513 Abgeordnete stimmten demnach für das Milliarden-Schuldenpaket, 207 dagegen. Es gab keine Enthaltungen, insgesamt stimmten 720 Abgeordnete ab. Bereits 489 Ja-Stimmen hätten genügt, um die Zweidrittel-Mehrheit zu bekommen. Union, SPD und Bündnis 90/Die Grünen haben insgesamt 520 Abgeordnete. Somit gab es auch sieben Abweichler in den eigenen Reihen.
Für die Abstimmung war der Bundestag noch einmal in seiner alten Zusammensetzung zusammengekommen. Am Freitag muss noch der Bundesrat über die Grundgesetzänderung zum Schuldenpaket abstimmen, auch in der Länderkammer ist dafür eine Zweidrittelmehrheit erforderlich.

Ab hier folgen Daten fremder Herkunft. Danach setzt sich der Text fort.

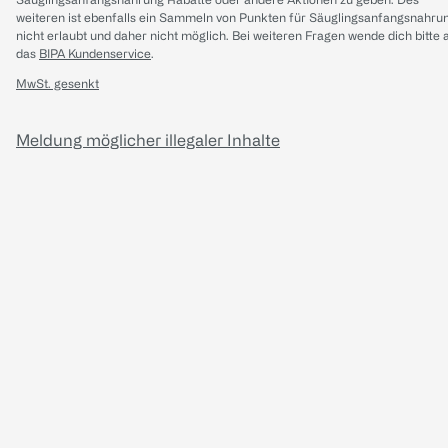
weiteren ist ebenfalls ein Sammeln von Punkten für Säuglingsanfangsnahru
nicht erlaubt und daher nicht möglich.
Bei weiteren Fragen wende dich bitte 
das
BIPA Kundenservice
.
MwSt. gesenkt
Meldung möglicher illegaler Inhalte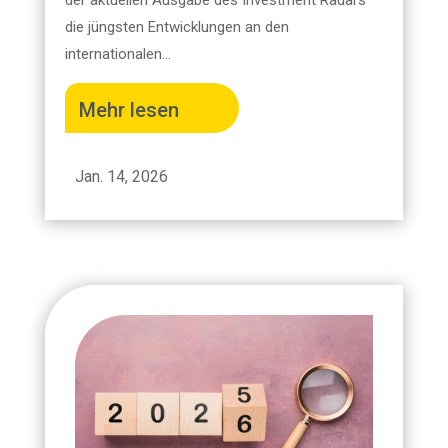
der aktuellen Ausgabe des Investment Radars
die jüngsten Entwicklungen an den
internationalen...
Mehr lesen
Jan. 14, 2026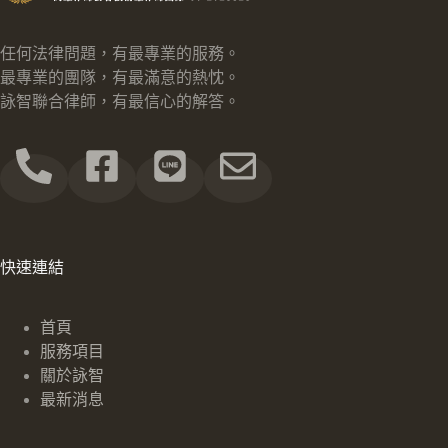
任何法律問題，有最專業的服務。
最專業的團隊，有最滿意的熱忱。
詠智聯合律師，有最信心的解答。
快速連結
首頁
服務項目
關於詠智
最新消息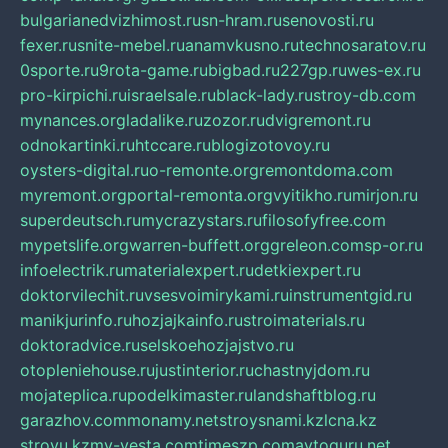
bulgarianedvizhimost.ru
sn-hram.ru
senovosti.ru
fexer.ru
snite-mebel.ru
anamvkusno.ru
technosaratov.ru
0sporte.ru
9rota-game.ru
bigbad.ru
227gp.ru
wes-ex.ru
pro-kirpichi.ru
israelsale.ru
black-lady.ru
stroy-db.com
mynances.org
ladalike.ru
zozor.ru
dvigremont.ru
odnokartinki.ru
htccare.ru
blogizotovoy.ru
oysters-digital.ru
o-remonte.org
remontdoma.com
myremont.org
portal-remonta.org
vyitikho.ru
mirjon.ru
superdeutsch.ru
mycrazystars.ru
filosofyfree.com
mypetslife.org
warren-buffett.org
greleon.com
sp-or.ru
infoelectrik.ru
materialexpert.ru
detkiexpert.ru
doktorvilechit.ru
vsesvoimirykami.ru
instrumentgid.ru
manikjurinfo.ru
hozjajkainfo.ru
stroimaterials.ru
doktoradvice.ru
selskoehozjajstvo.ru
otopleniehouse.ru
justinterior.ru
chastnyjdom.ru
mojateplica.ru
podelkimaster.ru
landshaftblog.ru
garazhov.com
monamy.net
stroysnami.kz
lcna.kz
stroyu.kz
my-vesta.com
timeszp.com
avtoguru.net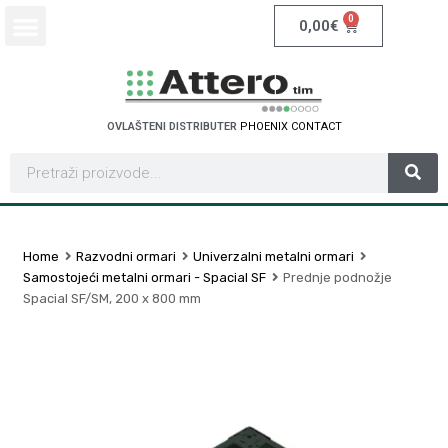
0
0,00
€
OVLAŠTENI DISTRIBUTER
P
H
O
E
N
I
X
C
O
N
T
A
C
T
Home
Razvodni ormari
Univerzalni metalni ormari
Samostojeći metalni ormari - Spacial SF
Prednje podnožje
Spacial SF/SM, 200 x 800 mm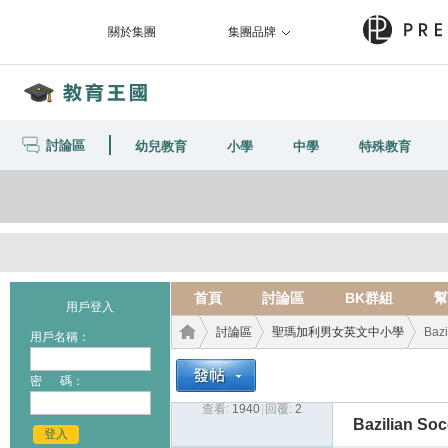
關於集團
集團品牌
討論區
幼兒教育
小學
中學
特殊教育
首頁
討論區
BK群組
幫
用戶登入
討論區
聖瑪加利男女英文中小學
Baz
用戶名稱：
密 碼：
查看:
1940
|
回覆:
2
教育
›
›
›
Bazilian So
登入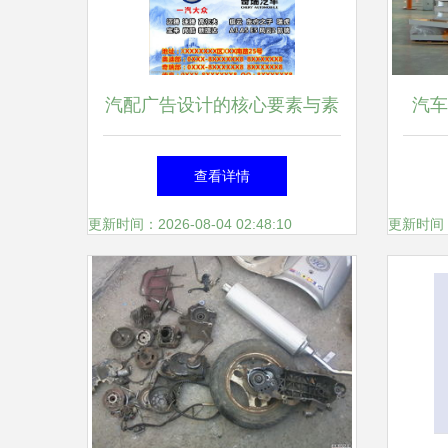
汽配广告设计的核心要素与素
汽车
材应用指南
查看详情
更新时间：2026-08-04 02:48:10
更新时间：20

Der am 23. Februar neu gewählte Bundestag kommt in der nächsten Woche zu seiner konstituierenden Sitzung zusammen. Union und SPD wollten das Finanzpaket vorher durchbringen. Grund dafür ist auch, dass im neuen Parlament AfD und Linke zusammen mehr als ein Drittel der Stimmen und damit eine Sperrminorität haben. Bündnis 90/Die Grünen hatten ihre Zustimmung zur Lockerung der Schuldenbremse und zum Sondervermögen signalisiert, nachdem sie in der vergangenen Woche mit Union und SPD wesentliche Änderungen am Paket verhandelt hatten.